ただ、結果としては0-1。最後まで決定機を決めきれずに敗戦を喫した。先制後に引いた山形と違い、あくまで追加点を狙う姿勢を崩さなかった水戸の攻撃的なスタイルが松本をパワープレーに振り切らせなかった要因の一つだろう。前半で熱中症になった大野に代えて常田を入れ、交代枠を1枚t勝ってしまっていたことも多大に影響していると思うが。


総括

2連敗で中断期間へ突入することとなった。水戸にはシーズンダブルを食らったこととなり、結構ショックは大きいだろう。

試合後のコメントで監督の意図した前半でなかったことが示唆されていたが、システムや戦術云々を抜きにして、シーズン折返しを過ぎて何人かの主力選手がコンディションを崩しているのは事実だろう。中断期間で一旦リフレッシュされるとは思うが、二十数試合の継続的な疲労はそう簡単にとれるものではないはず。後半戦もどこかで休ませる必要は出てくるだろう。

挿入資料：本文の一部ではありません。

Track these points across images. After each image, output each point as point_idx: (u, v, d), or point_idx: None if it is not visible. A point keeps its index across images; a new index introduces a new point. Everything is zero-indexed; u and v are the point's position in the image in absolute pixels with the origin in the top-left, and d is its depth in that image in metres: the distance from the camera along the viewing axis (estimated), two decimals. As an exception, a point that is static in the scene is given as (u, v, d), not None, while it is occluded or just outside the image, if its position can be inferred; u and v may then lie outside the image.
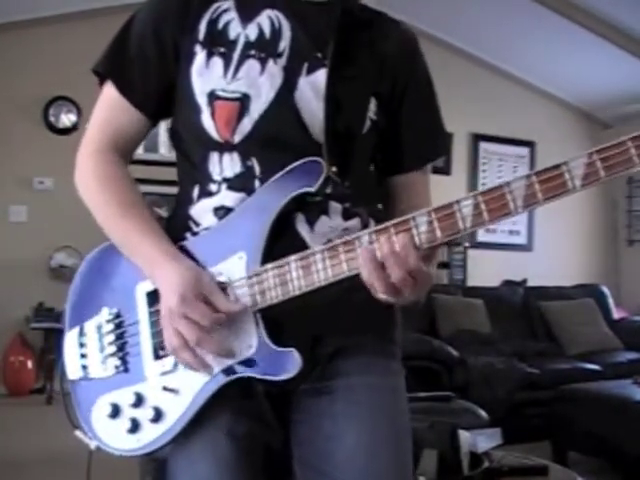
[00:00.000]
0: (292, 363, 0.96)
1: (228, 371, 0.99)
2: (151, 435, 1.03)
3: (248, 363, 0.98)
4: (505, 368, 4.17)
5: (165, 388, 1.02)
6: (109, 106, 1.11)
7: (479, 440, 2.33)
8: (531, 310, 5.19)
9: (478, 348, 4.42)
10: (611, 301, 5.56)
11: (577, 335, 4.93)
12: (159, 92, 1.10)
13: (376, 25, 1.16)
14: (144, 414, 1.03)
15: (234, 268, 1.01)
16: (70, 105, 5.13)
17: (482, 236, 6.31)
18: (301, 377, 0.99)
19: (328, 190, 1.04)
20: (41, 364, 4.87)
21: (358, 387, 1.06)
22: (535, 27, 5.34)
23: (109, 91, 1.11)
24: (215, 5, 1.08)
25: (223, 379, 1.00)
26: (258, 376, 0.98)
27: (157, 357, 1.04)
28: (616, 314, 5.54)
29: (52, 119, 5.15)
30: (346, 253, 0.94)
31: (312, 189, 1.00)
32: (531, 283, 5.70)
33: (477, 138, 6.36)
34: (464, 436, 2.25)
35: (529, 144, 6.52)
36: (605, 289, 5.63)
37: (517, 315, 5.12)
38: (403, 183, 1.18)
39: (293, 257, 0.97)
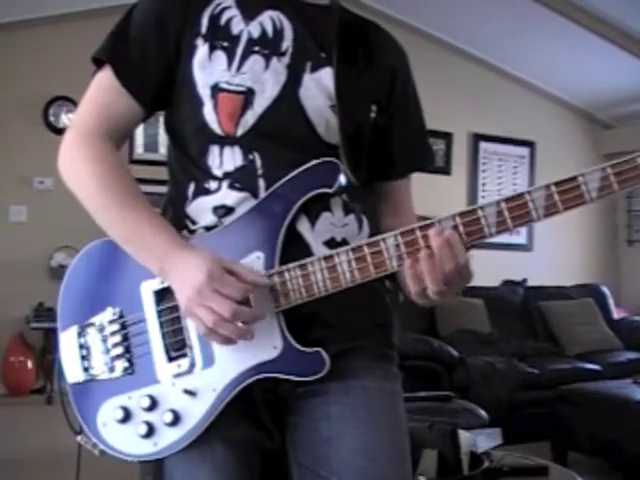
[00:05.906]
0: (320, 363, 0.95)
1: (252, 371, 0.97)
2: (169, 439, 0.99)
3: (272, 363, 0.96)
4: (505, 368, 4.17)
5: (185, 391, 0.99)
6: (105, 90, 1.06)
7: (479, 440, 2.33)
8: (531, 310, 5.19)
9: (478, 348, 4.42)
10: (611, 301, 5.56)
11: (577, 335, 4.93)
12: (157, 84, 1.06)
13: (373, 35, 1.16)
14: (160, 417, 0.99)
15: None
16: (70, 105, 5.12)
17: (482, 236, 6.29)
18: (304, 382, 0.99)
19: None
20: (41, 364, 4.87)
21: (353, 389, 1.04)
22: (536, 27, 5.33)
23: (105, 77, 1.06)
24: (216, 1, 1.07)
25: (247, 379, 0.97)
26: (283, 376, 0.97)
27: (170, 359, 1.01)
28: (616, 314, 5.54)
29: (52, 119, 5.14)
30: (372, 255, 0.93)
31: (330, 190, 0.99)
32: (531, 283, 5.68)
33: (477, 138, 6.35)
34: (464, 436, 2.24)
35: (529, 144, 6.51)
36: (605, 289, 5.63)
37: (517, 315, 5.11)
38: (387, 189, 1.18)
39: (316, 257, 0.96)
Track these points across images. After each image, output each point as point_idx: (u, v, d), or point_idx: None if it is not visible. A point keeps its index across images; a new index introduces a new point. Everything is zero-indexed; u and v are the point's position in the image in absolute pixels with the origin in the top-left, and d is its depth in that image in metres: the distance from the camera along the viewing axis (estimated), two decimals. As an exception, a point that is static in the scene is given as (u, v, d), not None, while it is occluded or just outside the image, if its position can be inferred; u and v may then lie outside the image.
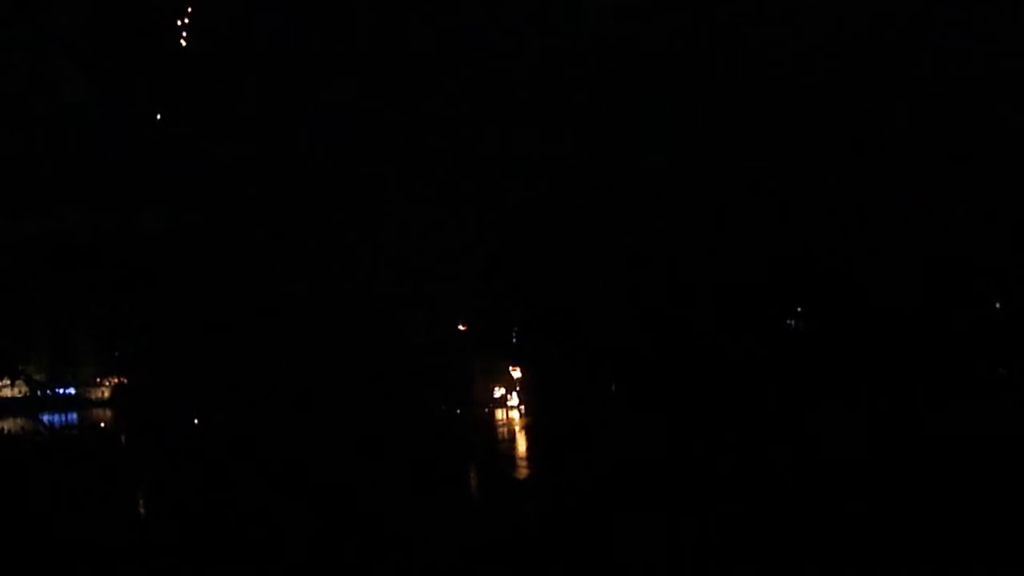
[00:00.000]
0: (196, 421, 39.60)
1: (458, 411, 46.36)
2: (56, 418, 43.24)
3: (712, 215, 46.19)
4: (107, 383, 51.50)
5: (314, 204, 48.01)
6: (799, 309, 48.70)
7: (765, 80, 46.41)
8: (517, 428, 43.60)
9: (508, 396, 50.54)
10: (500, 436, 40.40)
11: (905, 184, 44.05)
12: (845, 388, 39.84)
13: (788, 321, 49.16)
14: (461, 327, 51.05)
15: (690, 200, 46.56)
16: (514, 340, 51.83)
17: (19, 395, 46.63)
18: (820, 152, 45.29)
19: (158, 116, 43.50)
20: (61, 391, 48.67)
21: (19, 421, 38.45)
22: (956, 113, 43.92)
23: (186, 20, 43.23)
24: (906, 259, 43.92)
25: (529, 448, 35.66)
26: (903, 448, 28.33)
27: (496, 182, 47.45)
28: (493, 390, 50.54)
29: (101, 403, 50.41)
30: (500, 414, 49.03)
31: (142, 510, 20.67)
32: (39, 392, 46.57)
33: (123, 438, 39.84)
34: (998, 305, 45.71)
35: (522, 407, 49.60)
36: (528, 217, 47.95)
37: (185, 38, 43.53)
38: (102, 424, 41.96)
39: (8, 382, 46.38)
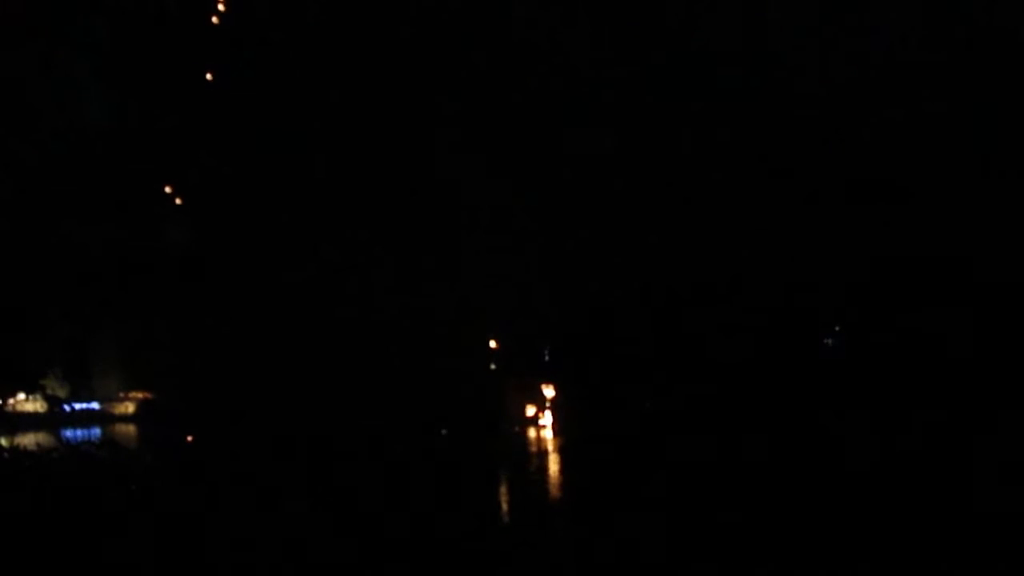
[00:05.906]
0: (190, 439, 38.67)
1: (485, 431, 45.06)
2: (78, 433, 42.51)
3: (752, 238, 45.50)
4: (132, 398, 50.84)
5: (346, 221, 47.42)
6: (836, 328, 47.75)
7: (804, 95, 45.71)
8: (550, 448, 42.22)
9: (540, 415, 49.41)
10: (531, 457, 39.03)
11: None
12: (889, 407, 38.45)
13: (825, 340, 48.17)
14: (493, 344, 50.19)
15: (729, 223, 45.87)
16: (547, 358, 50.84)
17: (42, 410, 46.07)
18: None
19: (208, 76, 42.81)
20: (83, 406, 48.05)
21: (38, 436, 37.71)
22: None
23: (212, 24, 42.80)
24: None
25: (562, 473, 34.30)
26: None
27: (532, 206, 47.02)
28: (525, 409, 49.41)
29: (125, 418, 49.67)
30: (532, 433, 47.78)
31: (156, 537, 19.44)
32: (59, 407, 46.04)
33: (147, 456, 38.81)
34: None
35: (554, 426, 48.41)
36: (564, 234, 47.35)
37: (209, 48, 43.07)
38: (124, 440, 41.16)
39: (29, 397, 45.90)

控え選手を含めてチーム全体の底上げは必要不可欠だ。特に直近5試合で4試合完封されている攻撃面に関しては大きなテコ入れが期待される。選手の入れ替えを含めて、名波監督がどういった決断を下すのか。決して悠長なことを言っていられる順位ではないが、中断期間明けのチームに願いを託して。